Just like in East Africa, smallholder Vietnamese farmers face difficulty to access third party certification because it is expensive and the criteria are often too technical and difficult to understand. Therefore VECO Vietnam has developed and is promoting an

innovative Participatory Guarantee System (PGS), a quality assurance mechanism where groups of farmers come together to verify the quality of their vegetables and fruits. Quality checks and field inspections on a particular farmer group are done by other groups of farmers, involving other stakeholders such as consumers, buyers and government representatives. After 8 years working on this system, PGS certification is now fully recognised by the International Foundation for Organic Agricultural Movements (IFOAM). Vietnam is also using PGS as quality assurance mechanism for safe vegetables. Unlike organic produce that are 100% chemical free, safe vegetables have chemicals in them but at levels that are safe for consumption.

Charlotte Flechet, the Communication Officer for VECO Vietnam, explained, “We’ve had some really good results and consumers do trust PGS-certified products because they know that they can be involved. We currently have 28 partner shops that sell safe and organic foods, so if consumers have questions, they can directly answer the questions. It’s much more transparent and very much appreciated by consumers.”

Is Indonesia Ready?

Despite the tough work and all the challenges, Jeremy Thomas Ayo, the Secretary of Muvikiho and also the Chairman of Kibiu, stated that the efforts are well worth it. “There are significant improvements in living standards. Farmers live in good houses now and their children can go to school and obtain higher education, which is the primary objective of Muvikiho. Such visible improvements have also motivated other farmers to join Muvikiho,” he said.

The sector also has a lot to look forward to as it attracts many young farmers to get involved.
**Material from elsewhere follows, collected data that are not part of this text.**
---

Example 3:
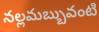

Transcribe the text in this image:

నల్లమబ్బువంటి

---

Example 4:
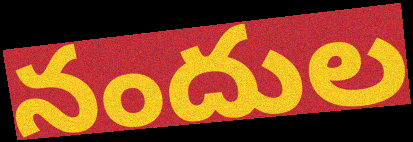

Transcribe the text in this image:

నందుల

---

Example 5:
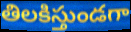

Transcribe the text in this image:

తిలకిస్తుండగా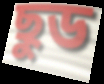
ছুডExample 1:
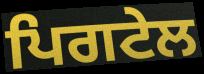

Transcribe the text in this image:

ਪਿਗਟੇਲ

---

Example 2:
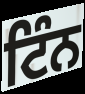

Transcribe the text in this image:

ਟਿੰਨ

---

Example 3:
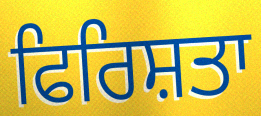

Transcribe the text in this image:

ਫਿਰਿਸ਼ਤਾ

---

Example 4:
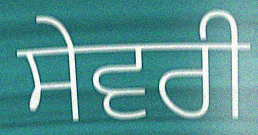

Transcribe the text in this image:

ਸੇਵਰੀ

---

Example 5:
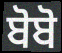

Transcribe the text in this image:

ਬੋਬੋ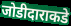
जोडीदाराकडे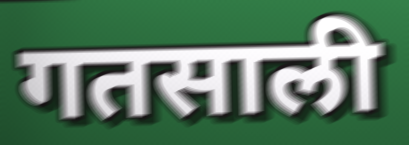
गतसाली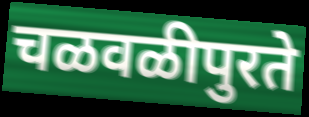
चळवळीपुरते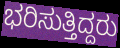
ಭರಿಸುತ್ತಿದ್ದರು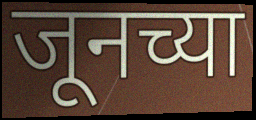
जूनच्याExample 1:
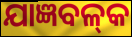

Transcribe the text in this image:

ଯାଜ୍ଞବଳ୍‌କ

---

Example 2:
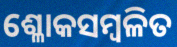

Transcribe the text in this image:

ଶ୍ଳୋକସମ୍ବଳିତ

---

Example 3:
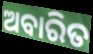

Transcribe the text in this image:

ଅବାରିତ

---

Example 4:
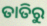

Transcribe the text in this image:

ତାତିରୁ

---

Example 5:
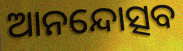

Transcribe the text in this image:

ଆନନ୍ଦୋତ୍ସବ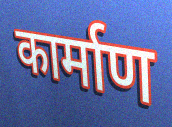
कार्माणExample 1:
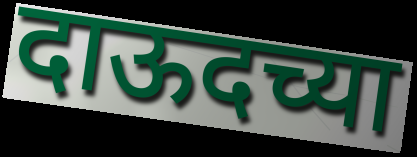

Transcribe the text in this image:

दाऊदच्या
Both Umoja and Kibiu confirmed this trend. Amani, the Secretary of Umoja, explained that the level of technical understanding required for vegetables farming is too much for older people. But the youths seem to take it as an exciting challenge to get into because it is high paying and they can say to the people, “Hey, I’m doing something technical. Broccoli!”
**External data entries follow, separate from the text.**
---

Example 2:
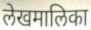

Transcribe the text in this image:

लेखमालिका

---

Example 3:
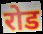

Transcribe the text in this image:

रोड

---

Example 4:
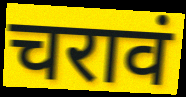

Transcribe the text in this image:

चरावं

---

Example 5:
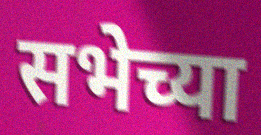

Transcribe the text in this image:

सभेच्या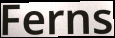
Ferns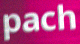
pach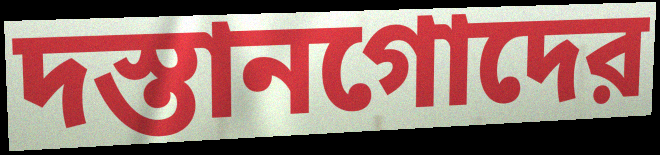
দস্তানগোদের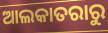
ଆଲକାତରାରୁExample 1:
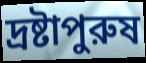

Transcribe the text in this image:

দ্রষ্টাপুরুষ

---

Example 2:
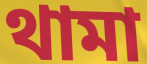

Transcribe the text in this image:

থামা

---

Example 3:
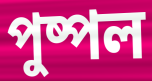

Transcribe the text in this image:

পুষ্পল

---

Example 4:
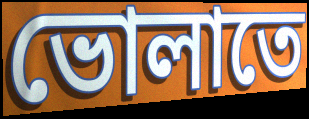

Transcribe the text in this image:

ভোলাতে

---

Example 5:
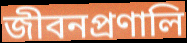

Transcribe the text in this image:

জীবনপ্রণালিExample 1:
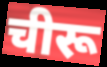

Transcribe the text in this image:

चीरू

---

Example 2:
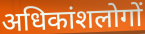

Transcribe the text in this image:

अधिकांशलोगों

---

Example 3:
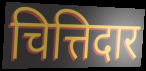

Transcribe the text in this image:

चित्तिदार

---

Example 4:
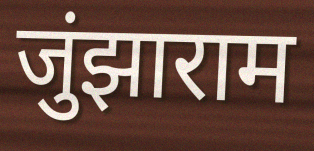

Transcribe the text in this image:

जुंझाराम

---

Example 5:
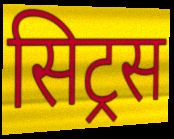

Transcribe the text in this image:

सिट्रस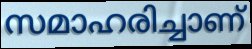
സമാഹരിച്ചാണ്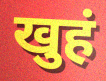
खुहं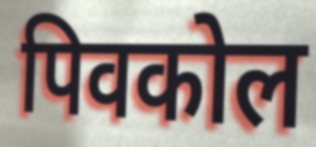
पिवकोल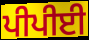
ਪੀਪੀਈ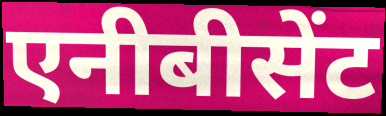
एनीबीसेंट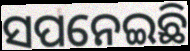
ସପନେଇଛିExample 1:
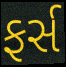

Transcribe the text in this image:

ફર્સ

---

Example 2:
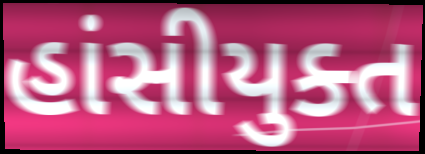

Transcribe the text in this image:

હાંસીયુક્ત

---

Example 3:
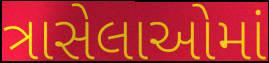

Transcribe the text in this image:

ત્રાસેલાઓમાં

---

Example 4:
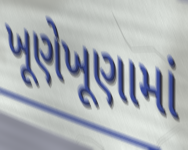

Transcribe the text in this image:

ખૂણેખૂણામાં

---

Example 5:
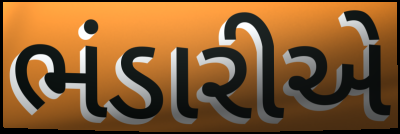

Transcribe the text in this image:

ભંડારીએ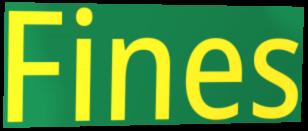
FinesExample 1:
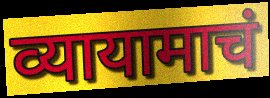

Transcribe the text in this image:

व्यायामाचं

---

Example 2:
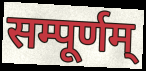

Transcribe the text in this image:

सम्पूर्णम्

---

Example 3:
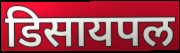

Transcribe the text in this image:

डिसायपल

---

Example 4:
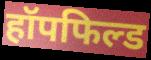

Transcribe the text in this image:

हॉपफिल्ड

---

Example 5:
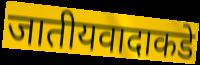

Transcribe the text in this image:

जातीयवादाकडे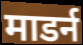
माडर्न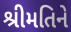
શ્રીમતિને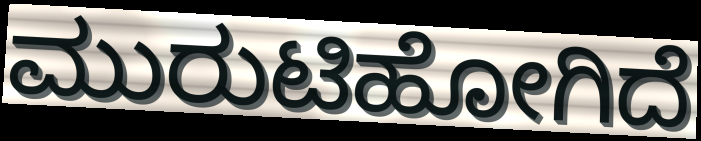
ಮುರುಟಿಹೋಗಿದೆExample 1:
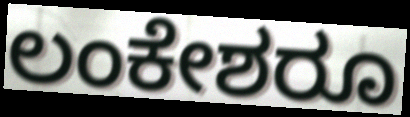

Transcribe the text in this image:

ಲಂಕೇಶರೂ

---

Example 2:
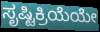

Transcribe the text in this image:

ಸೃಷ್ಟಿಕ್ರಿಯೆಯೇ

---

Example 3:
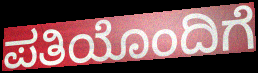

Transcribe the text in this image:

ಪತಿಯೊಂದಿಗೆ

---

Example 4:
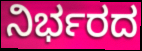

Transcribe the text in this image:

ನಿರ್ಭರದ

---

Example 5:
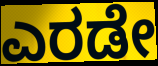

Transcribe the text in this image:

ಎರಡೇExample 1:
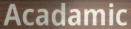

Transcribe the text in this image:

Acadamic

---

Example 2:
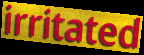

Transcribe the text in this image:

irritated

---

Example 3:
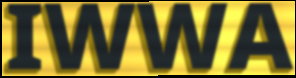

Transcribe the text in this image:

IWWA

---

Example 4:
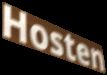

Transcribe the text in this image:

Hosten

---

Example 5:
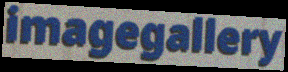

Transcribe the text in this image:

imagegalleryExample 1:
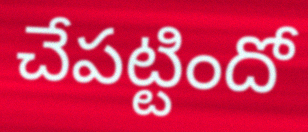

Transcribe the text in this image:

చేపట్టిందో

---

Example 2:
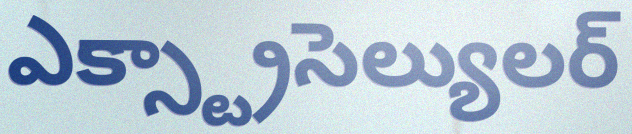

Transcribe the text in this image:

ఎక్స్ట్రాసెల్యులర్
Taking farmers to modern markets is also important. Paul Mbuthia, the Strategy and Senior Value Chain Advisor for VECO East Africa, even said that he found it so much more effective than any capacity building activity. As we and Peter Chuwa (Chairman of Muvikiho) strolled through the vegetables and fruits section of FoodLovers, a new high-end supermarket in Arusha, we clearly saw that Paul could be right. Seeing rows of neatly organised and properly packaged produce instantly opened Peter’s eyes to what exactly his consumers want—the level of cleanliness, the type of packaging, the presentation, and so on.

So is Indonesia ready to get into the vegetables and fruits sector as one of the first steps to develop a healthy and resilient food system? Learning from East Africa and Vietnam, it may take years to educate farmers about providing consumers with exactly what they want. It may also take years to educate consumers about the right kinds of “healthy food”. It will certainly take years to educate and influence all the actors in the chain. But a journey of a thousand miles always begins with a single step. We now need to decide whether and when we are ready to take that first step.